O julgamento ocorreu de forma unânime e rejeitou os embargos de declaração apresentados pela defesa, recurso utilizado para corrigir erro, esclarecer pontos ou tratar de omissões em decisões anteriores. No caso, foram apontados erro material, obscuridade e omissão, mas o tribunal reconheceu apenas um ajuste pontual em nota fiscal, sem alterar o resultado.
Ao revisar esse ponto, os magistrados verificaram que havia menção a material gráfico destinado não só à chapa majoritária, mas também a candidatos a vereador do mesmo partido. Ainda assim, a Corte entendeu que a descrição era genérica e não indicava com precisão a divisão do material, além da ausência de registro contábil que comprovasse a distribuição.
O entendimento foi mantido porque, segundo a relatora, não basta citar nomes em documentos, sendo necessário comprovar de forma detalhada a destinação dos gastos. A produção de material gráfico em grande escala no fim da campanha, sem registro adequado, foi considerada irregular.
Em relação aos gastos com combustível, a defesa alegou que dados da Secretaria de Finanças indicariam abastecimentos fracionados.
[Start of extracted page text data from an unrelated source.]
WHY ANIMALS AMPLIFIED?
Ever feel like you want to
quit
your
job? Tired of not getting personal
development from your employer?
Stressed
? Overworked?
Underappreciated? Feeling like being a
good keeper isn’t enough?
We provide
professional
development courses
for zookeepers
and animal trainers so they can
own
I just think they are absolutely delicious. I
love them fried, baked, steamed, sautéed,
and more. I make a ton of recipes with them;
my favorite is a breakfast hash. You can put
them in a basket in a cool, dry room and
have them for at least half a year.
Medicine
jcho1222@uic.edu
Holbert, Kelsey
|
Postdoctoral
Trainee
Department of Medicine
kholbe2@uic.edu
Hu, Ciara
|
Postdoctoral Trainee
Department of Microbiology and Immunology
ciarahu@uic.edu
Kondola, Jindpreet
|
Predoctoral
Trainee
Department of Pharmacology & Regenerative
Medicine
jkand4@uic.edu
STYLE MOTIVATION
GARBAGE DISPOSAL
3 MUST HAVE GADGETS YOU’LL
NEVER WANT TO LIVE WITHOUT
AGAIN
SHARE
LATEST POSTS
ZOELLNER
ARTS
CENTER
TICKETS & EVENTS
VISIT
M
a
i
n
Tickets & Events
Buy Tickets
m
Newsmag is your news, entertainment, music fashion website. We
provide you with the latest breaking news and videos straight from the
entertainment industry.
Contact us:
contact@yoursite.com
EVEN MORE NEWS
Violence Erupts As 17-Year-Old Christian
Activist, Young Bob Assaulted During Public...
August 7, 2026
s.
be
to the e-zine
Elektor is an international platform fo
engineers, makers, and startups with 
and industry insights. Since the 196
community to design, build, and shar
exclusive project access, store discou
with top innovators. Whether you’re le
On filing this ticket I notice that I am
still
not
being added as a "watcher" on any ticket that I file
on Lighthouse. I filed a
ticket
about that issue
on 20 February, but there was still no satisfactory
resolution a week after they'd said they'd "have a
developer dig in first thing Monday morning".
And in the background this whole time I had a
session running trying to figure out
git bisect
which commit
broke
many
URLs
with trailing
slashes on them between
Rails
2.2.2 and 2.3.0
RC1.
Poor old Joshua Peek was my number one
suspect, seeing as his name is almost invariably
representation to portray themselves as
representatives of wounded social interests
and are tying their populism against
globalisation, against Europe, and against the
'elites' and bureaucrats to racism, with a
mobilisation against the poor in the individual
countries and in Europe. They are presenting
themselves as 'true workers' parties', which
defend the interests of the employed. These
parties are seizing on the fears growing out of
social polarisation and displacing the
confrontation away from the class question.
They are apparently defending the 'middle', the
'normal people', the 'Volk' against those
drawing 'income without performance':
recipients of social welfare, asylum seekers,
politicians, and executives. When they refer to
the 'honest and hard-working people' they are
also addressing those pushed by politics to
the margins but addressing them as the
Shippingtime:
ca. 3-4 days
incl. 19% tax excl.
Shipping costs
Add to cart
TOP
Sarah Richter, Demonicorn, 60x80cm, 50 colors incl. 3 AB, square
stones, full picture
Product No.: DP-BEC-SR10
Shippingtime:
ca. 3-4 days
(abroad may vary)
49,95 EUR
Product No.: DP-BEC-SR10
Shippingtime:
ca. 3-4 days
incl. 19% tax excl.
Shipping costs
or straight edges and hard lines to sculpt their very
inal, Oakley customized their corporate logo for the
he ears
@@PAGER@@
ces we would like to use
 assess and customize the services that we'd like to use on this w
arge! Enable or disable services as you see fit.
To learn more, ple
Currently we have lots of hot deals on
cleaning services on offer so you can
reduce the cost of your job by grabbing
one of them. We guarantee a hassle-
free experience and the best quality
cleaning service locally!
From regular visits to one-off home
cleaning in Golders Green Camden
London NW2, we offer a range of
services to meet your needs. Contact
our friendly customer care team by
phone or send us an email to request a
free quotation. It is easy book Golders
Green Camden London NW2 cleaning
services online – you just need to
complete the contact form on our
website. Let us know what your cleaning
O tribunal rejeitou o argumento e reforçou que cabe aos candidatos apresentar documentação completa, com informações como data, veículo, motorista e valores.
Também foram afastadas alegações sobre contratos de colaboradores, já analisadas anteriormente, e rejeitada a tese de distribuição de material por apoiadores sem registro contábil, considerada apresentada fora do momento processual adequado.
A decisão envolve a prestação de contas da campanha de 2024 em Vilhena e mantém a obrigação de devolução de R$ 161.139,90 aos cofres públicos.
A notícia teve ampla divulgação após ser publicada pelo jornalista Alan Alex, por meio da Revista Painel Político, com distribuição em newsletter e circulação em grupos de WhatsApp ligados à cobertura política em Rondônia. A difusão ampliou o alcance da informação entre leitores, assessores e agentes públicos que acompanham o noticiário eleitoral.
A prestação de contas é a etapa em que candidatos apresentam à Justiça Eleitoral os registros de arrecadação e gastos da campanha. Quando há desaprovação, a Justiça entende que existem falhas que impedem a verificação completa do uso dos recursos.
Eleições municipais de 2024 resultaram na eleição da chapa em Vilhena. Após a entrega da prestação de contas, houve desaprovação em análise inicial, seguida de recurso da defesa. Os embargos foram julgados em 16 de março de 2026 com acolhimento parcial apenas para correção pontual, sem mudança no resultado, mantendo a devolução do valor ao Tesouro Nacional.